## Questions
1. List every person named in the swimming excerpt below.
2. Reproduce word for word the stretch of the swimming excerpt below from "At age 17, she" through "Munich 1972 Olympics.".

## Extract
——

At age 17, she crushed reigning World champion Missy Franklin by 1.24 seconds in the 200m freestyle and then broke the 400m world record for the first time.

Ledecky previously snatched world records in the 800m and 1500m freestyles in 2013.

The question had to be asked. Just how versatile could she be?

“She’s not there yet, but certainly the standard is Shane Gould,” her D.C.-area coach, Bruce Gemmell, said on the pool deck after the 200m free in August 2014 in Irvine, Calif. “I believe she held the world record from the 100m to the 1500m [freestyles], so the standard’s pretty high.”

Gemmell was right.

The Australian Gould simultaneously held world records in the 100m, 200m, 400m, 800m and 1500m freestyles leading up to the Munich 1972 Olympics.

Gould laughed in a recent Skype interview when told of Gemmell’s comments.

——

## The data
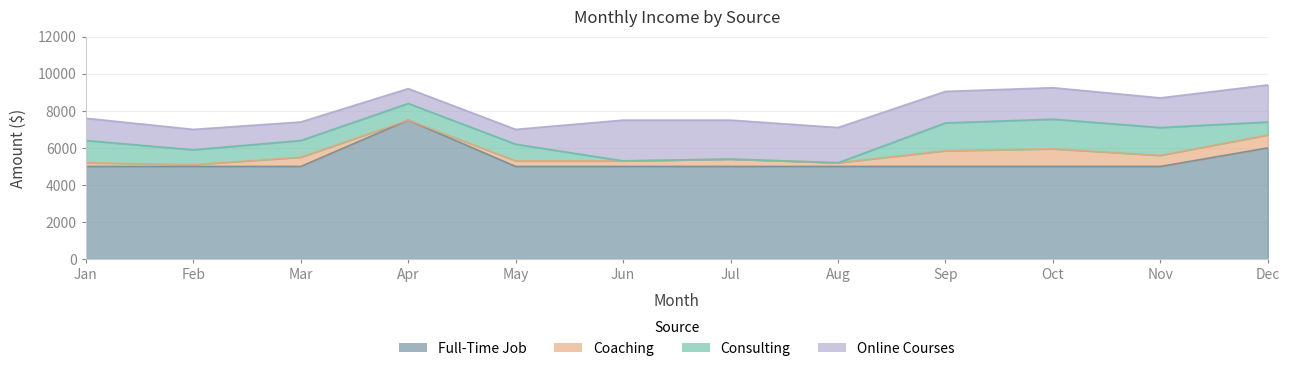

True or false: Online Courses and Full-Time Job cross at least once.

False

——

## Solutions to the tasks
1. Missy Franklin, Ledecky, Shane Gould, Bruce Gemmell

2.
At age 17, she crushed reigning World champion Missy Franklin by 1.24 seconds in the 200m freestyle and then broke the 400m world record for the first time.

Ledecky previously snatched world records in the 800m and 1500m freestyles in 2013.

The question had to be asked. Just how versatile could she be?

“She’s not there yet, but certainly the standard is Shane Gould,” her D.C.-area coach, Bruce Gemmell, said on the pool deck after the 200m free in August 2014 in Irvine, Calif. “I believe she held the world record from the 100m to the 1500m [freestyles], so the standard’s pretty high.”

Gemmell was right.

The Australian Gould simultaneously held world records in the 100m, 200m, 400m, 800m and 1500m freestyles leading up to the Munich 1972 Olympics.